Real time analytics are absolutely needed in a dynamic IaaS environment as organisations will be activating and de-activating services as operational needs change. This means there is considerable real time fluidity in the environment and the ability to consume vast quantities of data as we move ever closer to the “Internet Of Things” with more devices and assets becoming internet enabled. Anomaly and behavioural detection will be the only pragmatic way to understand the implications of a security incident in such a dynamic environment.
How does the cloud enable cybercriminals to expand the scope and size of their attacks?
IaaS potentially exposes vulnerable applications. IBM X Force Research last year showed that over 50% of applications contained some vulnerability that could be used to compromise the application. Cloud IaaS constantly exposes APIs to connect services to each other – again, care must be taken in how these are exposed and defended. Of greater concern is the potential sharing of databases within an IaaS environment leading to potential attacks from account take over, privileged user access and orphaned user ID accounts (unused accounts that are still active) take over by cyber attackers.
Can we expect the cloud to make security easier in the long run or will the underground ultimately exploit it to its advantage?

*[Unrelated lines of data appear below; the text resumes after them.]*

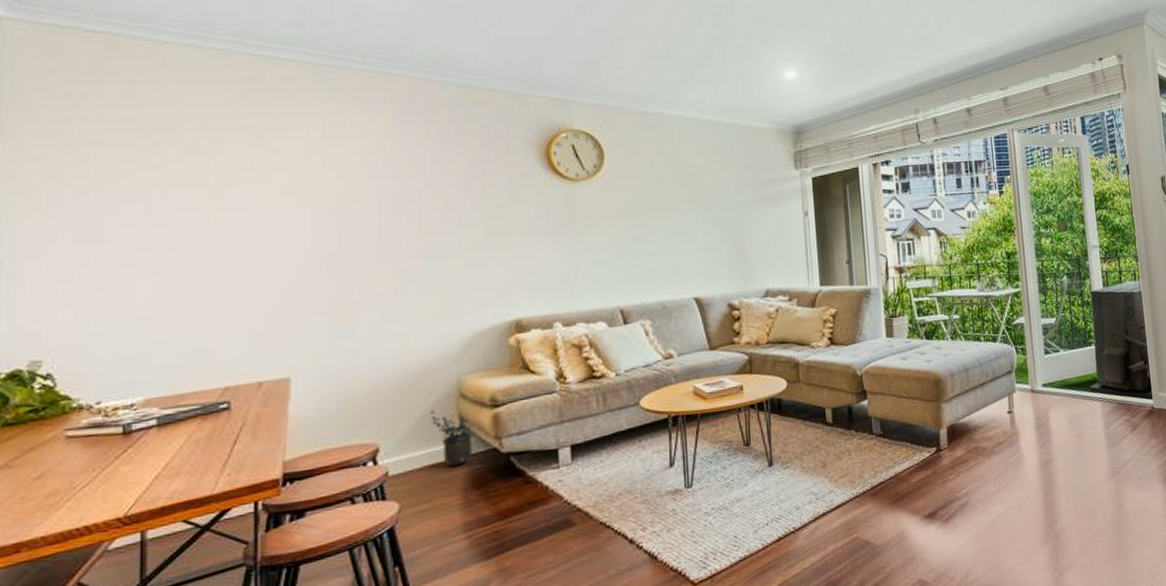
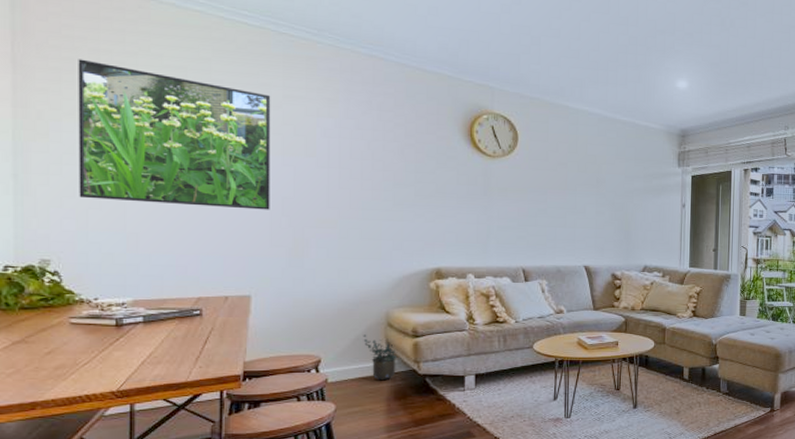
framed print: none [78,118,311,282] -> present [78,59,271,210]

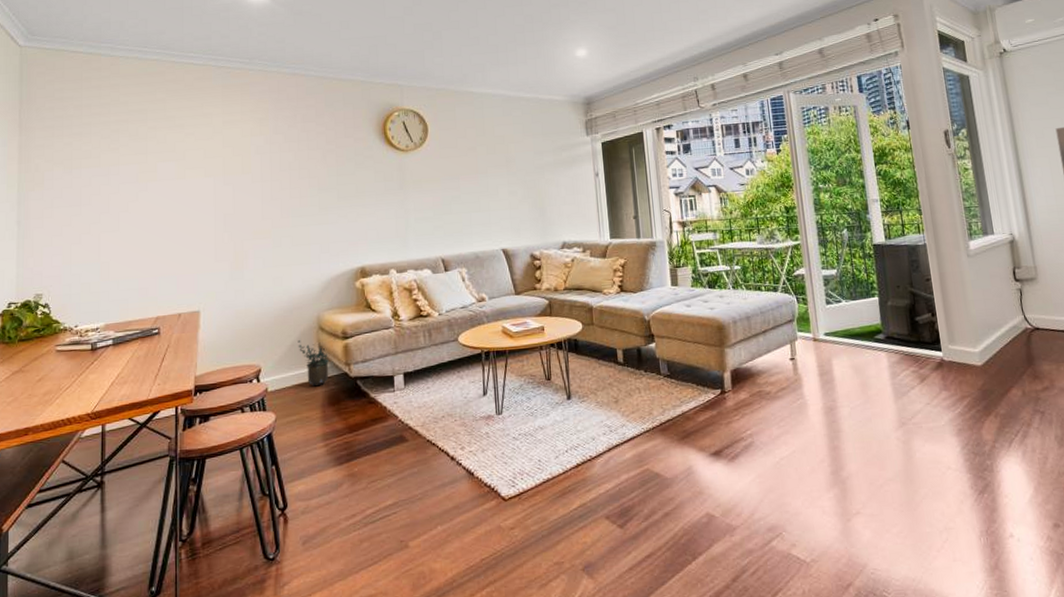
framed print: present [78,59,271,210] -> none [65,115,214,236]

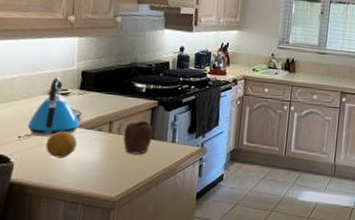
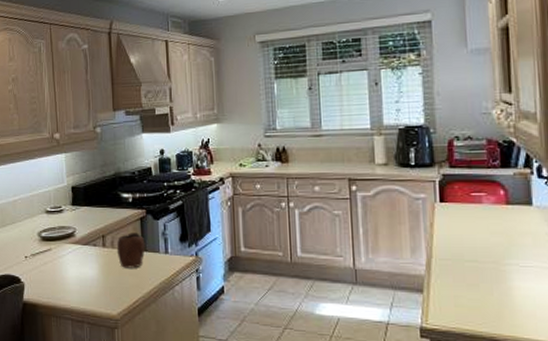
kettle: present [27,77,80,137] -> none [31,195,76,255]
fruit: present [46,131,77,158] -> none [49,249,75,276]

Security is only as strong as its weakest link, this might be a technology or a procedure. As we connect more services to cloud based delivery this opens up a plethora of ways in which an attacker can breach the infrastructure. Additionally, cloud can be used to protect – with heterogeneous cloud based security services more data can be consumed in real time allowing faster analytics on a plethora of security issues.
Generically, a pragmatic approach is needed to security based on asset value and risk of exposure. This may be fundamentally different for a personal user than a corporate organization needing to comply with differing regulatory needs geographically. One of the key challenges is how applications and users authenticate.